More advanced models treat strings as linked lists of arrays of characters, allowing them to be joined easily.
All of these models can be (and have been) implemented in C, but the standard string functions still work on arrays of bytes.
Most of the "classic" string functions are basically impossible to use safely. (For this reason, the OpenBSD linker conveniently emits a warning when you use any of them.) The canonical example of a bad function is strcat(), which takes two pointers to C strings. The function scans along the first string until it finds a null terminator; it writes bytes from the second string there until it gets to the terminator in the second string. The caller has to make sure that enough space exists in the first string to store the second one.

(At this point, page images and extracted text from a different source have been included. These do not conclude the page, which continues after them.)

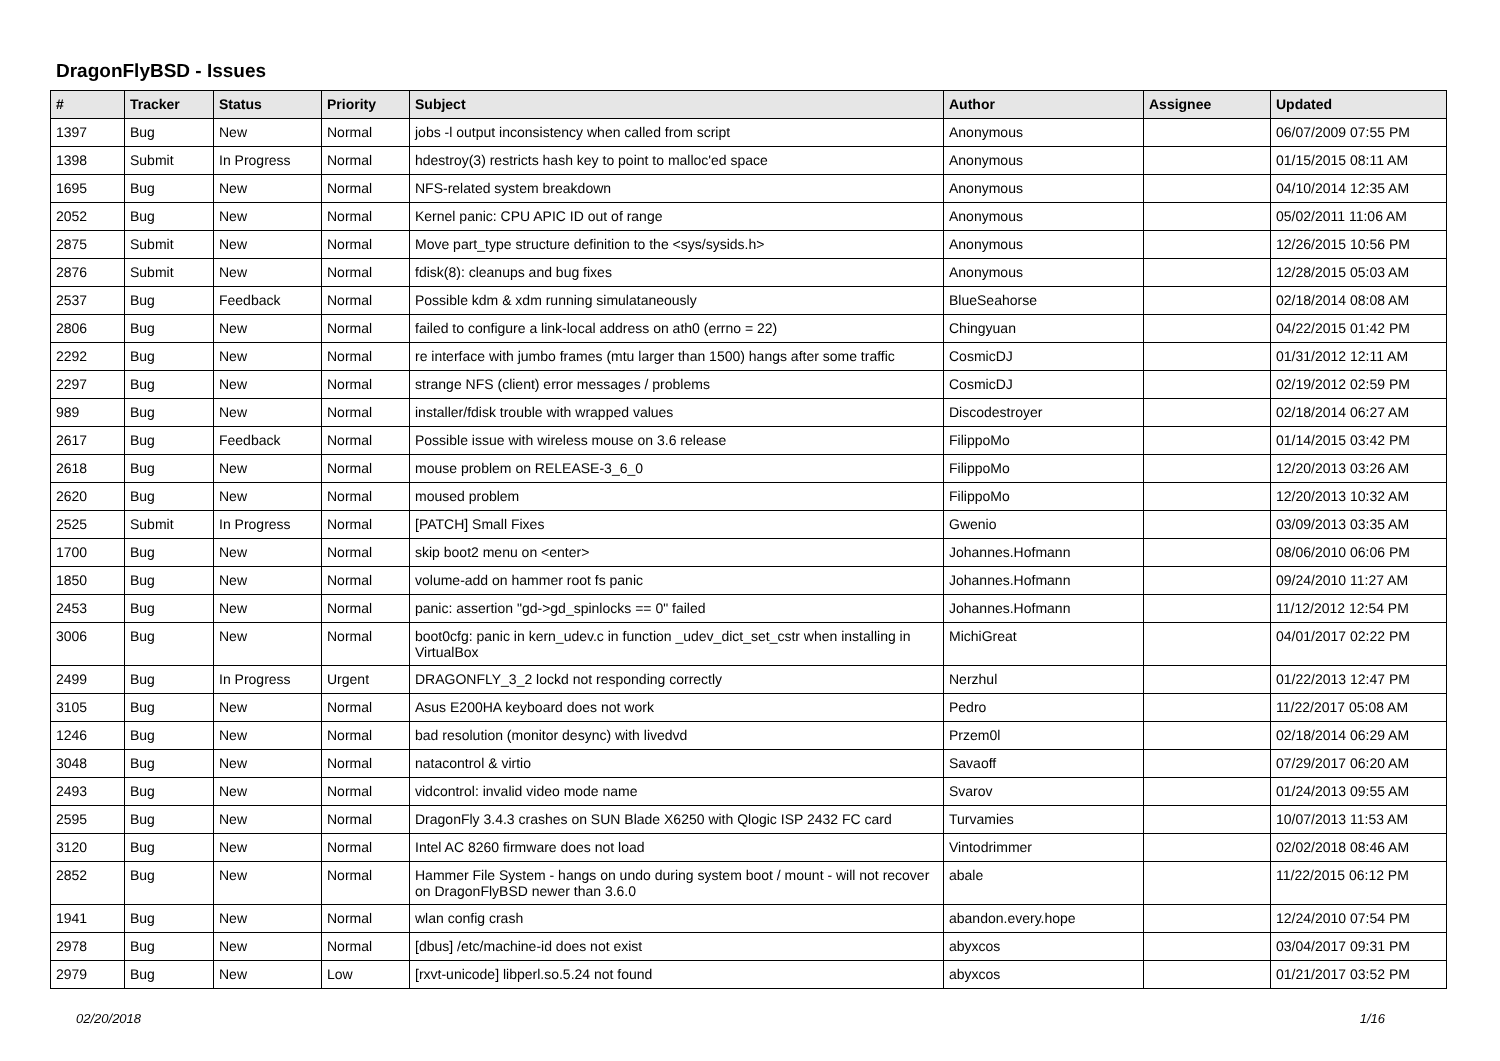DragonFlyBSD - Issues
| # | Tracker | Status | Priority | Subject | Author | Assignee | Updated |
| --- | --- | --- | --- | --- | --- | --- | --- |
| 1397 | Bug | New | Normal | jobs -l output inconsistency when called from script | Anonymous | | 06/07/2009 07:55 PM |
| 1398 | Submit | In Progress | Normal | hdestroy(3) restricts hash key to point to malloc'ed space | Anonymous | | 01/15/2015 08:11 AM |
| 1695 | Bug | New | Normal | NFS-related system breakdown | Anonymous | | 04/10/2014 12:35 AM |
| 2052 | Bug | New | Normal | Kernel panic: CPU APIC ID out of range | Anonymous | | 05/02/2011 11:06 AM |
| 2875 | Submit | New | Normal | Move part_type structure definition to the <sys/sysids.h> | Anonymous | | 12/26/2015 10:56 PM |
| 2876 | Submit | New | Normal | fdisk(8): cleanups and bug fixes | Anonymous | | 12/28/2015 05:03 AM |
| 2537 | Bug | Feedback | Normal | Possible kdm & xdm running simulataneously | BlueSeahorse | | 02/18/2014 08:08 AM |
| 2806 | Bug | New | Normal | failed to configure a link-local address on ath0 (errno = 22) | Chingyuan | | 04/22/2015 01:42 PM |
| 2292 | Bug | New | Normal | re interface with jumbo frames (mtu larger than 1500) hangs after some traffic | CosmicDJ | | 01/31/2012 12:11 AM |
| 2297 | Bug | New | Normal | strange NFS (client) error messages / problems | CosmicDJ | | 02/19/2012 02:59 PM |
| 989 | Bug | New | Normal | installer/fdisk trouble with wrapped values | Discodestroyer | | 02/18/2014 06:27 AM |
| 2617 | Bug | Feedback | Normal | Possible issue with wireless mouse on 3.6 release | FilippoMo | | 01/14/2015 03:42 PM |
| 2618 | Bug | New | Normal | mouse problem on RELEASE-3_6_0 | FilippoMo | | 12/20/2013 03:26 AM |
| 2620 | Bug | New | Normal | moused problem | FilippoMo | | 12/20/2013 10:32 AM |
| 2525 | Submit | In Progress | Normal | [PATCH] Small Fixes | Gwenio | | 03/09/2013 03:35 AM |
| 1700 | Bug | New | Normal | skip boot2 menu on <enter> | Johannes.Hofmann | | 08/06/2010 06:06 PM |
| 1850 | Bug | New | Normal | volume-add on hammer root fs panic | Johannes.Hofmann | | 09/24/2010 11:27 AM |
| 2453 | Bug | New | Normal | panic: assertion "gd->gd_spinlocks == 0" failed | Johannes.Hofmann | | 11/12/2012 12:54 PM |
| 3006 | Bug | New | Normal | boot0cfg: panic in kern_udev.c in function _udev_dict_set_cstr when installing in VirtualBox | MichiGreat | | 04/01/2017 02:22 PM |
| 2499 | Bug | In Progress | Urgent | DRAGONFLY_3_2 lockd not responding correctly | Nerzhul | | 01/22/2013 12:47 PM |
| 3105 | Bug | New | Normal | Asus E200HA keyboard does not work | Pedro | | 11/22/2017 05:08 AM |
| 1246 | Bug | New | Normal | bad resolution (monitor desync) with livedvd | Przem0l | | 02/18/2014 06:29 AM |
| 3048 | Bug | New | Normal | natacontrol & virtio | Savaoff | | 07/29/2017 06:20 AM |
| 2493 | Bug | New | Normal | vidcontrol: invalid video mode name | Svarov | | 01/24/2013 09:55 AM |
| 2595 | Bug | New | Normal | DragonFly 3.4.3 crashes on SUN Blade X6250 with Qlogic ISP 2432 FC card | Turvamies | | 10/07/2013 11:53 AM |
| 3120 | Bug | New | Normal | Intel AC 8260 firmware does not load | Vintodrimmer | | 02/02/2018 08:46 AM |
| 2852 | Bug | New | Normal | Hammer File System - hangs on undo during system boot / mount - will not recover on DragonFlyBSD newer than 3.6.0 | abale | | 11/22/2015 06:12 PM |
| 1941 | Bug | New | Normal | wlan config crash | abandon.every.hope | | 12/24/2010 07:54 PM |
| 2978 | Bug | New | Normal | [dbus] /etc/machine-id does not exist | abyxcos | | 03/04/2017 09:31 PM |
| 2979 | Bug | New | Low | [rxvt-unicode] libperl.so.5.24 not found | abyxcos | | 01/21/2017 03:52 PM |
02/20/2018 1/16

A newer function, strncat(), was introduced to make this practice safer. This function takes the amount of space in the first string as a third argument. It ensures that the function never runs off the end of the first string, but introduces a new problem: The function returns the new string as its result, so you can't easily test whether it has truncated the result. A big problem if you're concatenating parts of a passphrase, for example.
OpenBSD introduced strlcat, which is similar to strncat but returns the sum of both inputs. If the result of the function is greater than the third argument, truncation has occurred. This function can be found in the libc of each member of the BSD family (including Darwin/OS X), but not in glibc—because it's "inefficient BSD crap," according to the glibc maintainer. Fortunately, the BSD license allows you to copy the function from a BSD libc into your own code without problems.
The problems with strings in C are largely due to the fact that strings are just arrays, and arrays aren't bounds-checked. As such, most problems that affect strings affect arbitrary buffers.
One of the nastiest things in C99 is the design of variable-length arrays, which let you allocate small, dynamically sized arrays on the stack. You could always do this using alloca(), although the quality of alloca() implementations varies between platforms. The following are roughly equivalent:
int *a = alloca(sizeof(int) * n); int a[n];
The difference is what happens if insufficient space exists to grow the stack to fit n integers. The first line will set a to NULL—irritating, but a condition you can check for, and one that causes an easy-to-debug crash if you just access the start of the array. In the second line, if there's not enough stack space, a will point to... somewhere. Exactly where is entirely implementation-dependent. Therefore, if you use C99 variable-length arrays, it's impossible to check for stack overflows. In most cases, this isn't a problem. Small allocations are pretty much guaranteed to work, but if an attacker can influence the size of n you may end up with an array pointing nowhere.
This kind of thing is a serious problem due to the way in which the stack is traditionally implemented. In general, the "bottom" of the stack is the top of the process's memory, and it grows downward. If you have an array on the stack and go over the end, you're writing over the caller's stack frame. Worse, you're also overwriting the return address. If you use something like strcat() with the destination string on the stack, it's very easy to overwrite the return address, allowing an attacker to control where execution jumps after the function returns.
This issue is mitigated on modern operating systems (they check the integrity of the return address and kill the process if it's invalid), but it's still worth avoiding. Crashes are better than remote exploits, but aren't nearly as good as valid code.